** Start Records shown **

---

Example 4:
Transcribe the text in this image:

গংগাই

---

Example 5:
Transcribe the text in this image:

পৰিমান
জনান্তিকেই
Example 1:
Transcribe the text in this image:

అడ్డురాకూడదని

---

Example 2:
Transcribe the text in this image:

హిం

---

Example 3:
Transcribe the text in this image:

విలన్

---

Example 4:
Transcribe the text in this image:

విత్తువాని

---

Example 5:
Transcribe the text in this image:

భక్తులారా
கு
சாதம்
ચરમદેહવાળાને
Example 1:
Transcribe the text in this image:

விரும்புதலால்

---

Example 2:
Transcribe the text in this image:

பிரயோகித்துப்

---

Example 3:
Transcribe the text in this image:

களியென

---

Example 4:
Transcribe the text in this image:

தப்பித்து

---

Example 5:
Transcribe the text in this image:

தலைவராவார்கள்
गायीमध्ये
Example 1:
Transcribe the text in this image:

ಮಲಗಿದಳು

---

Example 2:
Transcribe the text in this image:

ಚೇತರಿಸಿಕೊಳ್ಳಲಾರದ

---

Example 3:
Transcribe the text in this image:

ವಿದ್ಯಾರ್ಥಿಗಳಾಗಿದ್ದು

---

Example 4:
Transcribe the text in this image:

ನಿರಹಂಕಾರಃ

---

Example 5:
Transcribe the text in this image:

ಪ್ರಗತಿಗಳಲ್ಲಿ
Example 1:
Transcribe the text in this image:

** End Records shown **

## Work required
Rewrite the lines of these records as a numbered list, dropping any blank lines.

## Response to the task
1. ---
2. Example 4:
3. Transcribe the text in this image:
4. গংগাই
5. ---
6. Example 5:
7. Transcribe the text in this image:
8. পৰিমান
9. জনান্তিকেই
10. Example 1:
11. Transcribe the text in this image:
12. అడ్డురాకూడదని
13. ---
14. Example 2:
15. Transcribe the text in this image:
16. హిం
17. ---
18. Example 3:
19. Transcribe the text in this image:
20. విలన్
21. ---
22. Example 4:
23. Transcribe the text in this image:
24. విత్తువాని
25. ---
26. Example 5:
27. Transcribe the text in this image:
28. భక్తులారా
29. கு
30. சாதம்
31. ચરમદેહવાળાને
32. Example 1:
33. Transcribe the text in this image:
34. விரும்புதலால்
35. ---
36. Example 2:
37. Transcribe the text in this image:
38. பிரயோகித்துப்
39. ---
40. Example 3:
41. Transcribe the text in this image:
42. களியென
43. ---
44. Example 4:
45. Transcribe the text in this image:
46. தப்பித்து
47. ---
48. Example 5:
49. Transcribe the text in this image:
50. தலைவராவார்கள்
51. गायीमध्ये
52. Example 1:
53. Transcribe the text in this image:
54. ಮಲಗಿದಳು
55. ---
56. Example 2:
57. Transcribe the text in this image:
58. ಚೇತರಿಸಿಕೊಳ್ಳಲಾರದ
59. ---
60. Example 3:
61. Transcribe the text in this image:
62. ವಿದ್ಯಾರ್ಥಿಗಳಾಗಿದ್ದು
63. ---
64. Example 4:
65. Transcribe the text in this image:
66. ನಿರಹಂಕಾರಃ
67. ---
68. Example 5:
69. Transcribe the text in this image:
70. ಪ್ರಗತಿಗಳಲ್ಲಿ
71. Example 1:
72. Transcribe the text in this image:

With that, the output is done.